Segment Start: Entries supplied
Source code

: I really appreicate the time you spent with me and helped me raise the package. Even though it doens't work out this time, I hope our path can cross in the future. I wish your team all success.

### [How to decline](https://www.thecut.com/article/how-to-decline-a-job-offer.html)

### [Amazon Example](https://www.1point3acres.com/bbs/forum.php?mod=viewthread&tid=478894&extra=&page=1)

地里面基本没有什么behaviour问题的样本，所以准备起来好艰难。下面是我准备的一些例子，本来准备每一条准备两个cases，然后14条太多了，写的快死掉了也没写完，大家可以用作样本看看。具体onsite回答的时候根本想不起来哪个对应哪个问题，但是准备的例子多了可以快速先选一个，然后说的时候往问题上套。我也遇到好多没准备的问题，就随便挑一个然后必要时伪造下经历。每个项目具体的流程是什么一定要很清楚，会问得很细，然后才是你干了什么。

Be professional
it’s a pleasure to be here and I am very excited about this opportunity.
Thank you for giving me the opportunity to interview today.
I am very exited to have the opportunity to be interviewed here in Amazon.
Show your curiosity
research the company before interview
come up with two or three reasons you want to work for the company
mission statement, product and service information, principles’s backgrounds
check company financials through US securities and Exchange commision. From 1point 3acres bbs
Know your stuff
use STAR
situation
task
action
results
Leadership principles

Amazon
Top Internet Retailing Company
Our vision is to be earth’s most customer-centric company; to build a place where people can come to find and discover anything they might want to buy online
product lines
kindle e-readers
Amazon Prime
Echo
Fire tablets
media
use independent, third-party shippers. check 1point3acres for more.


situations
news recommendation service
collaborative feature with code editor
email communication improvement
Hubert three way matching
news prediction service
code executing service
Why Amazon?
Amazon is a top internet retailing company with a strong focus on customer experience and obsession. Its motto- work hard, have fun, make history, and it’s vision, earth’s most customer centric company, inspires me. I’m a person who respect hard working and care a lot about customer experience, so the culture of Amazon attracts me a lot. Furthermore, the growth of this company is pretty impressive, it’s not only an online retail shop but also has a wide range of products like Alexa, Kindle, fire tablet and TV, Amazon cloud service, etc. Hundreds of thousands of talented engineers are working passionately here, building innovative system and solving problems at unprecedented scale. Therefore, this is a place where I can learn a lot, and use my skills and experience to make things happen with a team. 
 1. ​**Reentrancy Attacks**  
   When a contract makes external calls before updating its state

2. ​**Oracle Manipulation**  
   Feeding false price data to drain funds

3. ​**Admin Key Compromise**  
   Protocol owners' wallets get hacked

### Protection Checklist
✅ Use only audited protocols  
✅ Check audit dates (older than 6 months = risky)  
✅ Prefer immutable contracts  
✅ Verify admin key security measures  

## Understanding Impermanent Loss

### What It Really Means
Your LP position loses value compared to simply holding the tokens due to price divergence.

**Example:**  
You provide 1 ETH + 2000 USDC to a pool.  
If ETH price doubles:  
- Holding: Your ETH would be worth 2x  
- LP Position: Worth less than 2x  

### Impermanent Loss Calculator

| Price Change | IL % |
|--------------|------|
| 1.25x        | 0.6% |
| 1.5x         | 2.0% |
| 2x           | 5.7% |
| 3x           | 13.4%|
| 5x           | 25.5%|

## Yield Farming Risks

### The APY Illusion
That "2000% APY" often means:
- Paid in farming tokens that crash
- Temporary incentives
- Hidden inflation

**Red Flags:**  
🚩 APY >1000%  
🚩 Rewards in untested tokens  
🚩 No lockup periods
Segment End: Entries supplied
**Problem description**
Render every line of the records above as a numbered list, leaving out the blank lines.

**Written solution**
1. Source code
2. : I really appreicate the time you spent with me and helped me raise the package. Even though it doens't work out this time, I hope our path can cross in the future. I wish your team all success.
3. ### [How to decline](https://www.thecut.com/article/how-to-decline-a-job-offer.html)
4. ### [Amazon Example](https://www.1point3acres.com/bbs/forum.php?mod=viewthread&tid=478894&extra=&page=1)
5. 地里面基本没有什么behaviour问题的样本，所以准备起来好艰难。下面是我准备的一些例子，本来准备每一条准备两个cases，然后14条太多了，写的快死掉了也没写完，大家可以用作样本看看。具体onsite回答的时候根本想不起来哪个对应哪个问题，但是准备的例子多了可以快速先选一个，然后说的时候往问题上套。我也遇到好多没准备的问题，就随便挑一个然后必要时伪造下经历。每个项目具体的流程是什么一定要很清楚，会问得很细，然后才是你干了什么。
6. Be professional
7. it’s a pleasure to be here and I am very excited about this opportunity.
8. Thank you for giving me the opportunity to interview today.
9. I am very exited to have the opportunity to be interviewed here in Amazon.
10. Show your curiosity
11. research the company before interview
12. come up with two or three reasons you want to work for the company
13. mission statement, product and service information, principles’s backgrounds
14. check company financials through US securities and Exchange commision. From 1point 3acres bbs
15. Know your stuff
16. use STAR
17. situation
18. task
19. action
20. results
21. Leadership principles
22. Amazon
23. Top Internet Retailing Company
24. Our vision is to be earth’s most customer-centric company; to build a place where people can come to find and discover anything they might want to buy online
25. product lines
26. kindle e-readers
27. Amazon Prime
28. Echo
29. Fire tablets
30. media
31. use independent, third-party shippers. check 1point3acres for more.
32. situations
33. news recommendation service
34. collaborative feature with code editor
35. email communication improvement
36. Hubert three way matching
37. news prediction service
38. code executing service
39. Why Amazon?
40. Amazon is a top internet retailing company with a strong focus on customer experience and obsession. Its motto- work hard, have fun, make history, and it’s vision, earth’s most customer centric company, inspires me. I’m a person who respect hard working and care a lot about customer experience, so the culture of Amazon attracts me a lot. Furthermore, the growth of this company is pretty impressive, it’s not only an online retail shop but also has a wide range of products like Alexa, Kindle, fire tablet and TV, Amazon cloud service, etc. Hundreds of thousands of talented engineers are working passionately here, building innovative system and solving problems at unprecedented scale. Therefore, this is a place where I can learn a lot, and use my skills and experience to make things happen with a team. 
41.  1. ​**Reentrancy Attacks**  
42.    When a contract makes external calls before updating its state
43. 2. ​**Oracle Manipulation**  
44.    Feeding false price data to drain funds
45. 3. ​**Admin Key Compromise**  
46.    Protocol owners' wallets get hacked
47. ### Protection Checklist
48. ✅ Use only audited protocols  
49. ✅ Check audit dates (older than 6 months = risky)  
50. ✅ Prefer immutable contracts  
51. ✅ Verify admin key security measures  
52. ## Understanding Impermanent Loss
53. ### What It Really Means
54. Your LP position loses value compared to simply holding the tokens due to price divergence.
55. **Example:**  
56. You provide 1 ETH + 2000 USDC to a pool.  
57. If ETH price doubles:  
58. - Holding: Your ETH would be worth 2x  
59. - LP Position: Worth less than 2x  
60. ### Impermanent Loss Calculator
61. | Price Change | IL % |
62. |--------------|------|
63. | 1.25x        | 0.6% |
64. | 1.5x         | 2.0% |
65. | 2x           | 5.7% |
66. | 3x           | 13.4%|
67. | 5x           | 25.5%|
68. ## Yield Farming Risks
69. ### The APY Illusion
70. That "2000% APY" often means:
71. - Paid in farming tokens that crash
72. - Temporary incentives
73. - Hidden inflation
74. **Red Flags:**  
75. 🚩 APY >1000%  
76. 🚩 Rewards in untested tokens  
77. 🚩 No lockup periods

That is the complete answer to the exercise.